The DNS poisoning attacks are directed against recursive nameservers or resolvers, not against authoritative DNS servers. That’s not to say it isn’t our problem. We support DNSSEC so customers can protect themselves against that by signing their zones.

But I’ve observed the lower hanging fruit these days is simply hacking into your provider’s management console, either through a software weakness or by social engineering, and simply taking over the target DNS from there. For that reason we always recommend turning on full account event alerts and 2-factor authentication wherever available.

DNS Security (DNSSEC) is something that can protect and authenticate DNS queries; but it has not really gained traction in practical use.  Does easyDNS support DNSSEC?  What do you see as the future for DNSSEC or other technologies that may solve the same problem?

We support DNSSEC, we view it as a necessary development in the DNS evolution but comes fraught with it’s own set of “gotchas”. Most notably I personally feel that bad key rollovers cause more damage to zones than actual cache poisonings have. They certainly seem more frequent.

Many domain registrars such as Network Solutions also “throw in” DNS services to their clients. What are the advantages of easyDNS over the likes of these?

Well the joke I always make is “free DNS usually includes free downtime”. For almost everybody else, webhosts, ISPs, even registrars, DNS is an afterthought. They’ve got a couple unpatched crapboxes in a closet on the same backbone running some out of date nameserver and nobody gives it a second thought until they blow up and everything goes down. It’s a very precarious state of affairs given how vital DNS is to pretty well everything you’re going to do on the Internet, which gave rise to our motto: “DNS is something nobody notices until it stops working”.

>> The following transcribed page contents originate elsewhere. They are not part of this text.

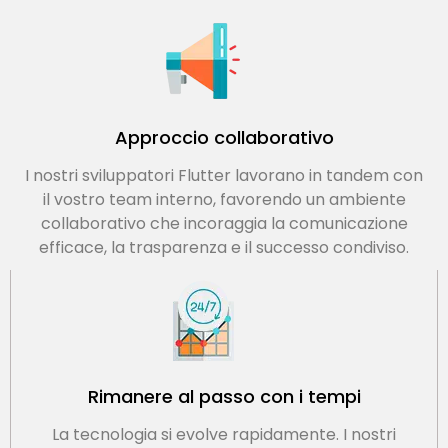
Approccio collaborativo
I nostri sviluppatori Flutter lavorano in tandem con
il vostro team interno, favorendo un ambiente
collaborativo che incoraggia la comunicazione
efficace, la trasparenza e il successo condiviso.
Rimanere al passo con i tempi
La tecnologia si evolve rapidamente. I nostri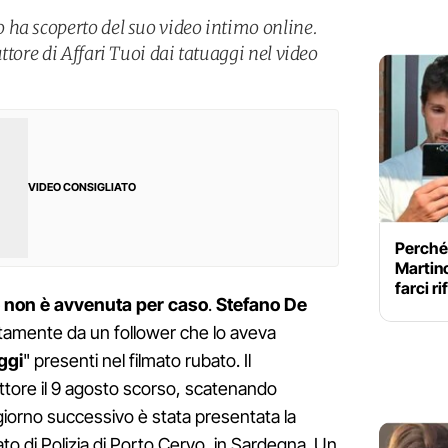
ha scoperto del suo video intimo online.
ttore di Affari Tuoi dai tatuaggi nel video
VIDEO CONSIGLIATO
Perché 
Martino
farci ri
o non è avvenuta per caso
.
Stefano
De
ettamente da un follower che lo aveva
ggi
" presenti nel filmato rubato. Il
ttore il 9 agosto scorso, scatenando
 giorno successivo è stata presentata la
o di Polizia di Porto Cervo, in Sardegna. Un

There are other premium DNS companies out there such as “UltraDNS” that compete for partnership with service providers like LuxSci. What do you see as easyDNS’s edge over such companies?

We’ve been hearing lately that we’ve got much more competitive pricing which is refreshingly strange to hear since we’re usually described as “expensive but worth it” when compared to the bargain-basement registrars that sell domains for ridiculously low prices and “throw in the DNS”. We’ve got the anycast DNS, we’ve got the multiple DDOS deployments, but it doesn’t cost you an arm and leg to get into the game and get these DNS best practices the way it might somewhere else.

Does easyDNS have any significant new features of services that are coming soon?

The main new things are the DNS integrations, and proactive nameservers – of which the latter is quite unique because we are quite literally the only company doing it in the world.

We just finished our second version of our GeoDNS implementation. It’s live testing now with PHP.net and it should be ready to roll this fall.

We’re working on a few other products as well but it’s too early in the process to talk about them.